Ketika protes melanda Belarus menyusul hasil yang diduga dipalsukan, kandidat oposisi utama Sviatlana Tsikhanouskaya membuat video yang menunjukkan dirinya sedang meninggalkan Belarus menuju Lituania. Dia dipaksa pergi sambil mengajukan pengaduan ke CEC, di mana dia ditahan selama tujuh jam.[8]
Di malam hari, protes berlanjut di semua kota besar Belarus, termasuk Brest-Litovsk, Homyel, Hrodna, Mahilyow, Vitebsk, Baranavichy, Maladzyechna, Navahrudak, Novopolotsk dan Zhodzina.[46] Di Minsk, pengunjuk rasa mengubah taktik mereka, berganti posisi dari satu bagian kota ke bagian lain, mirip dengan taktik "Be Water" yang digunakan dalam unjuk rasa Hong Kong 2019-2020.[47] Pengunjuk rasa memblokade area di sekitar Pasar Riga di pusat kota Minsk. Pasukan pemerintah menanggapi dengan melempar gas air mata kepada pengunjuk rasa dan menggunakan granat kejut.[48] Seorang pengunjuk rasa tewas akibat ledakan granat di dekat stasiun metro Pushkinskaya.[49]

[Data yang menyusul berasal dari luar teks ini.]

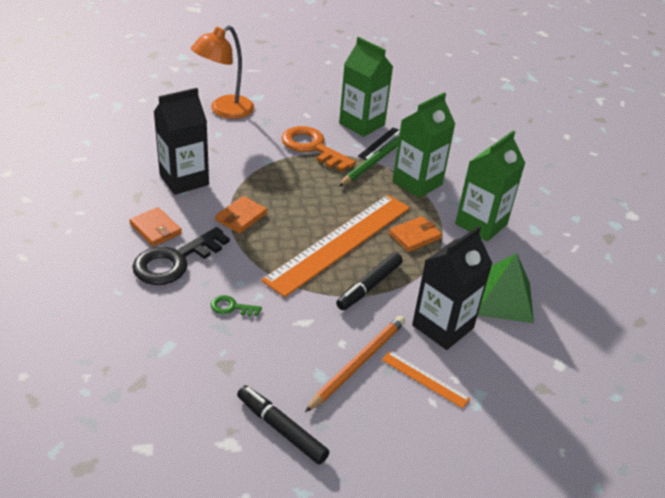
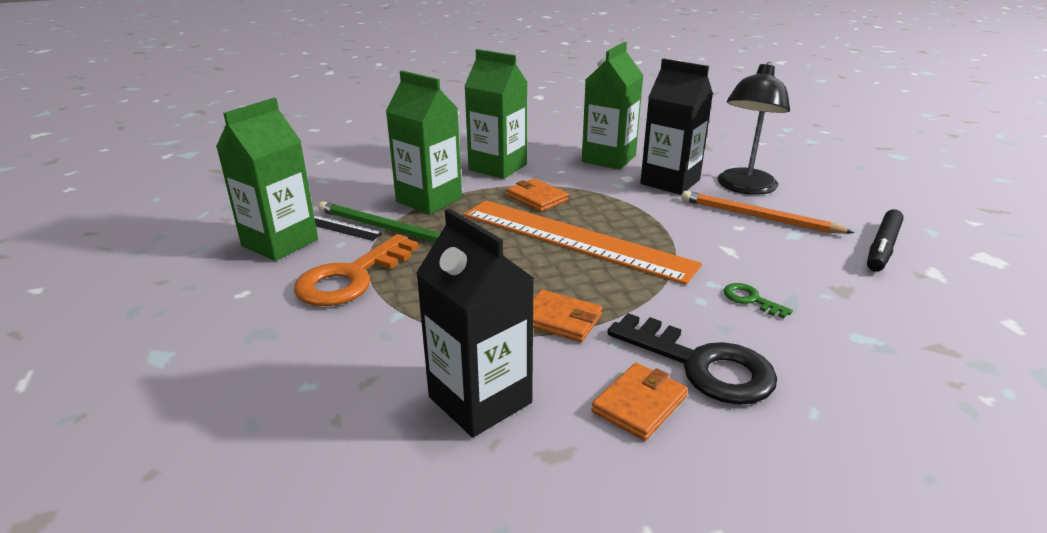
camera: 95 degrees left, 10 degrees down
(224, 111) = (211, 392): orange lamp -> none
(231, 307) = (751, 300): green key -> green key turned 135 degrees clockwise
(369, 286) = (640, 218): black marker -> none
(424, 379) = (744, 188): orange ruler -> black lamp
(502, 298) = (608, 159): green pyramid -> green carton

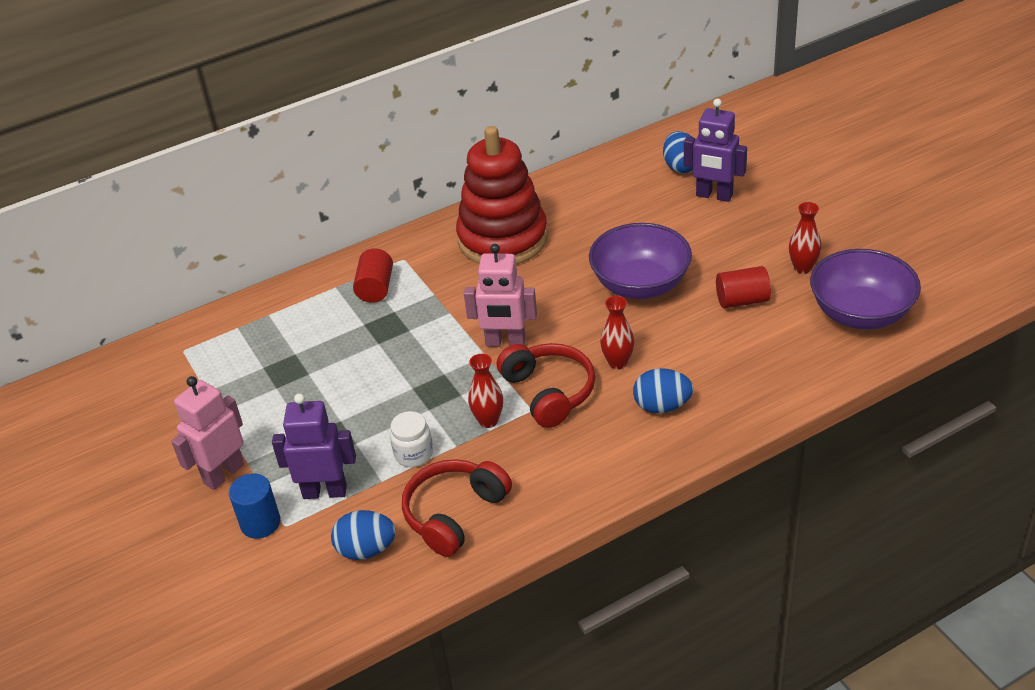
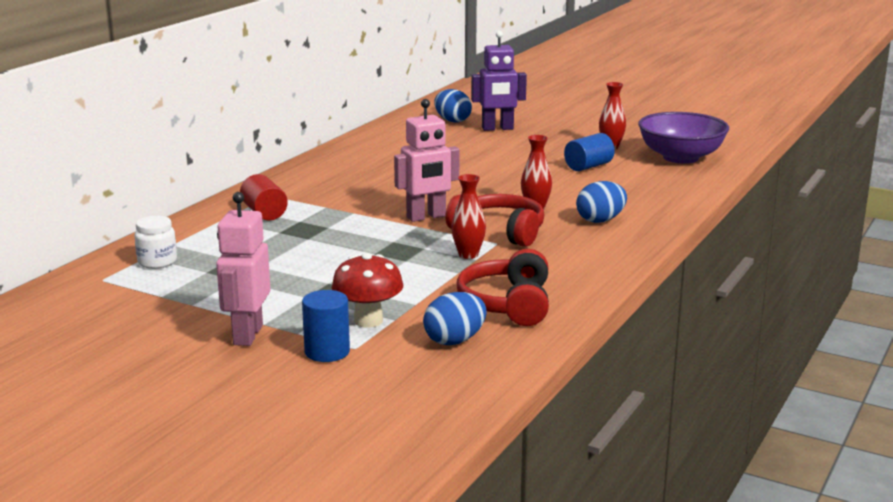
camera: 35 degrees left, 20 degrees down
(325, 491) = (368, 321): purple robot -> red mushroom
(414, 454) = (425, 284): white jar -> white jar (157, 262)
(502, 239) = (350, 172): red stacking toy -> none
(640, 284) = (499, 173): purple bowl -> none
(742, 300) = (588, 166): red cylinder -> blue cylinder

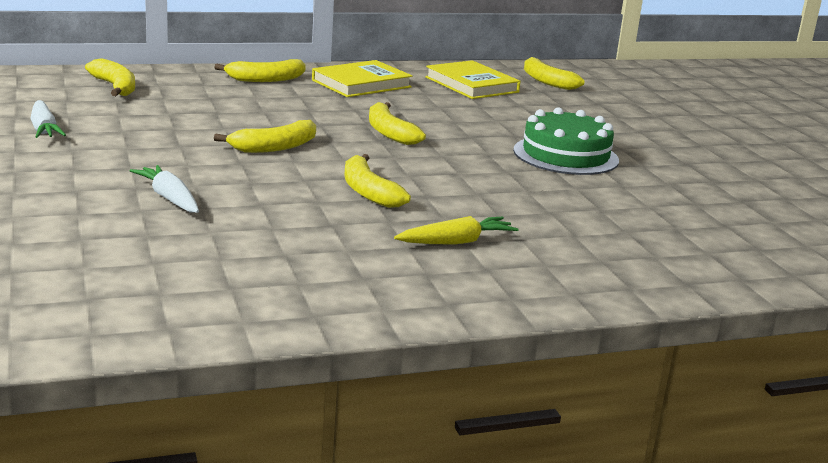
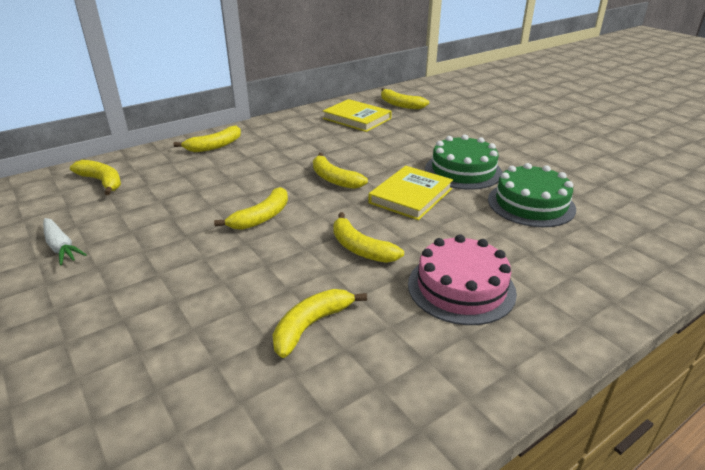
camera: 15 degrees left, 10 degrees up
(169, 198) = (210, 305): white carrot -> none
(263, 232) = (311, 325): none -> yellow banana
(361, 84) = (284, 135): yellow book -> yellow book (411, 196)
(457, 242) = (461, 288): yellow carrot -> pink cake
(623, 198) = (531, 204): none -> green cake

Satuan polisi anti huru hara pemerintah (AMAP / OMON), pasukan internal, dan pasukan khusus elit anti-teroris "Almaz" terlibat dalam pembubaran protes di Minsk. Meriam air juga digunakan di dekat Pasar Riga, dan peluru karet digunakan di mana protes terjadi. Pasukan AMAP dilaporkan menyita beberapa ambulans atau menggunakan van yang mirip ambulans untuk menipu para pengunjuk rasa agar pasukan keamanan dapat melewati barikade.[50][51] Polisi terus menggunakan meriam air terhadap pengunjuk rasa selama unjuk rasa pendukung oposisi di Minsk pada hari Senin.

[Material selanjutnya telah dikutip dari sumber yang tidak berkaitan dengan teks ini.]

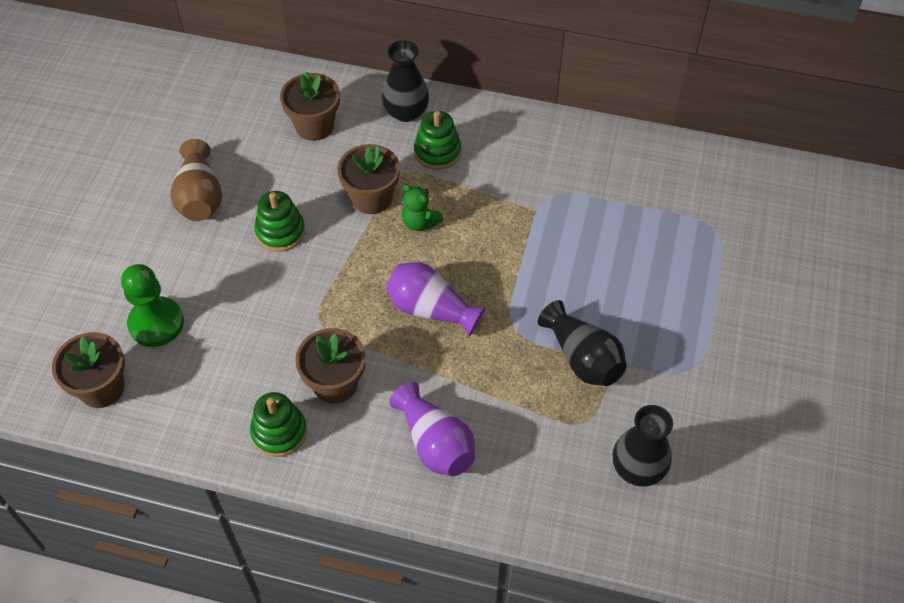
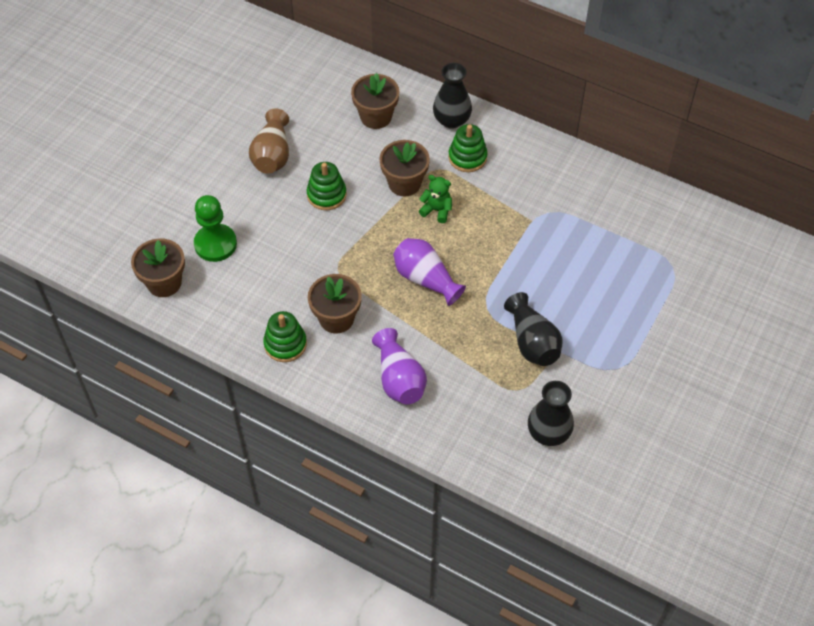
camera: 15 degrees right, 0 degrees up
(420, 222) = (437, 210): green teddy bear -> green teddy bear turned 150 degrees clockwise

Pada 11 Agustus, protes dilanjutkan di Minsk dan kota-kota besar lainnya. Peluru karet dan granat kejut terus digunakan.[52] Kementerian Dalam Negeri mengkonfirmasi bahwa mereka menggunakan peluru tajam terhadap pengunjuk rasa di Brest; meski tidak ada kematian yang dilaporkan.[53][8]
Di Homyel, seorang pria berusia 25 tahun yang mungkin menderita penyakit jantung meninggal pada 12 Agustus. Menurut informasi awal, dia meninggal karena menunggu di mobil tahanan pasukan keamanan selama berjam-jam dalam cuaca panas. Dia tetap berada di dalam van, sementara pusat penahanan sementara kota itu penuh sesak. Dia dijatuhi hukuman 10 hari penjara tetapi tidak diberi perawatan medis yang tepat pada waktunya.[54][55][56][57] Sementara di Homyel, kerabat dan teman orang-orang yang ditangkap tidak diizinkan untuk membesuk. Total pengunjuk rasa di Homiel yang ditahan sebanyak lebih dari 500 orang. Polisi setempat tidak memberi tahu mereka apa pun tentang nasib kerabat dan temannya. Dilaporkan juga seorang polwan melecehkan wanita yang ditangkap di sana.[58]
Selama protes yang kian meluas di Hrodna, seorang anak berusia 5 tahun terluka, dan ayah mereka ditangkap setelah mobil yang mereka tumpangi ditabrak oleh pasukan pemerintah.[59]
Pada 12 Agustus, orang-orang di Minsk dan kemudian di kota-kota lain mulai berbaris di jalan-jalan untuk memprotes perlakuan keji pemerintah. Mayoritas pengunjuk rasa adalah wanita yang mengenakan pakaian putih.[60] Pemogokan umum berskala nasional terjadi. Orang-orang yang sebelumnya bertugas di pasukan keamanan khusus mengungkapkan solidaritas mereka dengan menerbitkan video di mana mereka membuang seragam ke tempat sampah dan menyerukan pihak berwenang agar berhenti bertindak represif.[61]